Within the entries below, the lines from the one with "# Licensed under" through the one with "# distributed under" are to be set down exactly, both ends kept.

::: Record excerpts :::

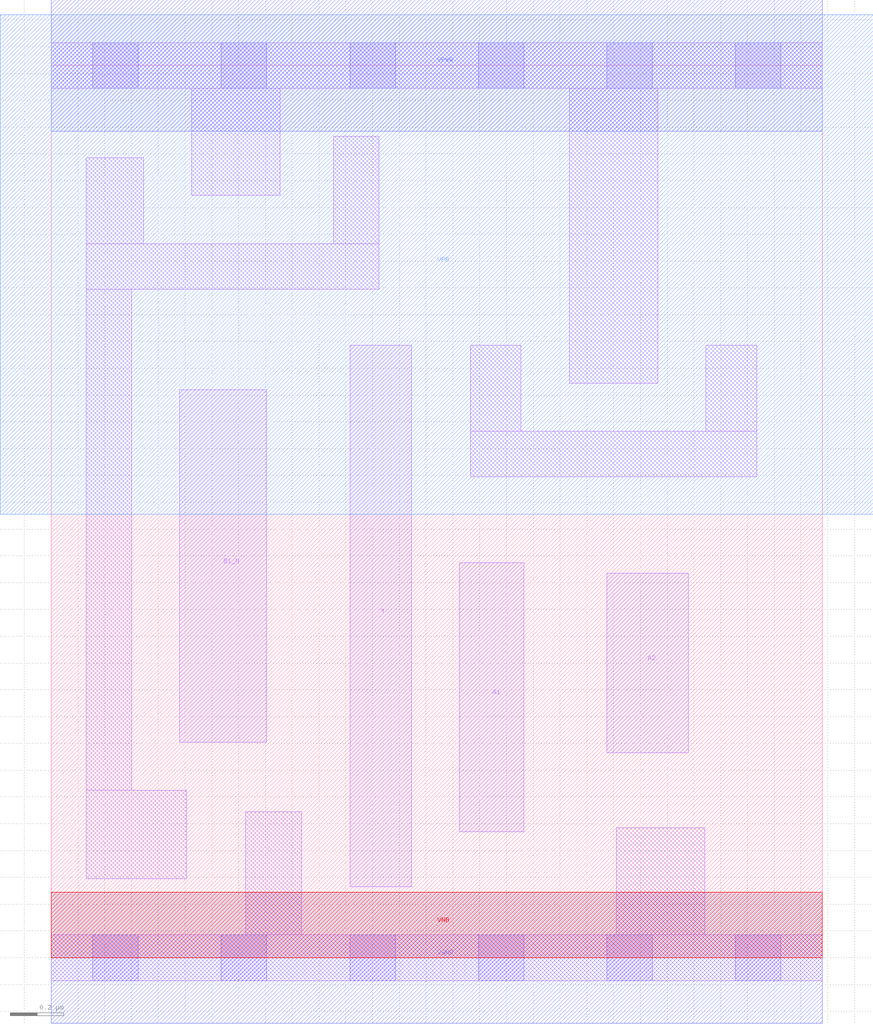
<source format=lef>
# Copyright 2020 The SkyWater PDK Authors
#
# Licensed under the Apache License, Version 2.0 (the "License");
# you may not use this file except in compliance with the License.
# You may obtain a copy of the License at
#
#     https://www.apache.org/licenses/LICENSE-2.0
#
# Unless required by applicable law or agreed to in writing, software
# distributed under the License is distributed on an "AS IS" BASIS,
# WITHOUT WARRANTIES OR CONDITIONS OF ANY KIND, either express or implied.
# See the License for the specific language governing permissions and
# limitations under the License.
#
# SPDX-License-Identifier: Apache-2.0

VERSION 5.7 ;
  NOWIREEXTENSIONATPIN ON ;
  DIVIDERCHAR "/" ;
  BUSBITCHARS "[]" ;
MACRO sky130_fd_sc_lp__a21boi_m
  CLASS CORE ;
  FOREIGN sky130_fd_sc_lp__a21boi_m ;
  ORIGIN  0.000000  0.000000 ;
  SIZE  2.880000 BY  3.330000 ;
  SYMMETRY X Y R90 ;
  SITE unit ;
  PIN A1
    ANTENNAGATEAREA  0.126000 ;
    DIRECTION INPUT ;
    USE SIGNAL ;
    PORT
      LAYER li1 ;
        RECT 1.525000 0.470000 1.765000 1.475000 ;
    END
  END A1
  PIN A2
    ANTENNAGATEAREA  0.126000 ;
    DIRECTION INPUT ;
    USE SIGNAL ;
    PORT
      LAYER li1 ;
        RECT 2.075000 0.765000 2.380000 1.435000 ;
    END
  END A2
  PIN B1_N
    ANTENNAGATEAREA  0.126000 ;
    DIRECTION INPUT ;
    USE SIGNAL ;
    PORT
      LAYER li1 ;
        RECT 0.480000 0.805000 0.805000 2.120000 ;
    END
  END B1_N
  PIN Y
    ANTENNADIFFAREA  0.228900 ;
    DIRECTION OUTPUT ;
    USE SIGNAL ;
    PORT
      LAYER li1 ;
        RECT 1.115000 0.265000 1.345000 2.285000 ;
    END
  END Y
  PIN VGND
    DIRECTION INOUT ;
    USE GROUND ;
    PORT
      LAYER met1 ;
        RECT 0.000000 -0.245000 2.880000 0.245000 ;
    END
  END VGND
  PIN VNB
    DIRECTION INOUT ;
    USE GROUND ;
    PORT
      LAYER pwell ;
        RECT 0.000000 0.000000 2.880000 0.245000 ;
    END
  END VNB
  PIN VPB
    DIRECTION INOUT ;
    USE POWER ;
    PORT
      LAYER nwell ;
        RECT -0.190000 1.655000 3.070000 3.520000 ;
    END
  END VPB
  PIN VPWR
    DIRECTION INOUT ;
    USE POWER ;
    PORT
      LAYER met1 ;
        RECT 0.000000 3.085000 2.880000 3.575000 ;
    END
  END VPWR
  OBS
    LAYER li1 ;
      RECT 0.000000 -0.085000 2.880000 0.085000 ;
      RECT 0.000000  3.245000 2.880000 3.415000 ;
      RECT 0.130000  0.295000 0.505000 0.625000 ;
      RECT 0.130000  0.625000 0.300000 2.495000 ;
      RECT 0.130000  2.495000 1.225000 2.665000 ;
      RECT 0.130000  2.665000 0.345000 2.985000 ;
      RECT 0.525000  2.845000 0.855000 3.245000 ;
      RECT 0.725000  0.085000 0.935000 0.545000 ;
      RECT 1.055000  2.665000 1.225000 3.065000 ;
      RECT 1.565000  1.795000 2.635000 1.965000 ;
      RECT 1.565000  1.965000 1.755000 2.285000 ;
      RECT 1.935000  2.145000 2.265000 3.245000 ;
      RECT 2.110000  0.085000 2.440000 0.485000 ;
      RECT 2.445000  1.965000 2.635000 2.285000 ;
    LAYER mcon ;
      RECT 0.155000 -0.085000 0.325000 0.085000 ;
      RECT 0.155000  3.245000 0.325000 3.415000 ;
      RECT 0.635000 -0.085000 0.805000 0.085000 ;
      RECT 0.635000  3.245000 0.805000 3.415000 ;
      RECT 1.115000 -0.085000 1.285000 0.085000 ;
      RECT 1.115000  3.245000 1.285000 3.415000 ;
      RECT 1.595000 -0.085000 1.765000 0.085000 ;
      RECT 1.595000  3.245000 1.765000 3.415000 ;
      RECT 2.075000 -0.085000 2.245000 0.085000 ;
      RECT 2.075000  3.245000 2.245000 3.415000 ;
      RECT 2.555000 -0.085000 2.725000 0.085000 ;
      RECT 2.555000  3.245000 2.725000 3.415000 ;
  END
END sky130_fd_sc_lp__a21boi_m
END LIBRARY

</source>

:::
::: Record excerpts :::

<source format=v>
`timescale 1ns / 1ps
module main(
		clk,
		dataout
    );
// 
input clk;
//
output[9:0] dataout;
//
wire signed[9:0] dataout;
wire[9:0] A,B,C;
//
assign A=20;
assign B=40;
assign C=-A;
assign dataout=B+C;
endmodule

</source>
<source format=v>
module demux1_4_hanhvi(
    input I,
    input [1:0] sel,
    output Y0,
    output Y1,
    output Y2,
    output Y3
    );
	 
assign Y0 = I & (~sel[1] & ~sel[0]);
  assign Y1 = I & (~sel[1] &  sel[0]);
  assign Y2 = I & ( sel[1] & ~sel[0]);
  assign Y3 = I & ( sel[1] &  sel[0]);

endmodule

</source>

:::

Final answer:
# Licensed under the Apache License, Version 2.0 (the "License");
# you may not use this file except in compliance with the License.
# You may obtain a copy of the License at
#
#     https://www.apache.org/licenses/LICENSE-2.0
#
# Unless required by applicable law or agreed to in writing, software
# distributed under the License is distributed on an "AS IS" BASIS,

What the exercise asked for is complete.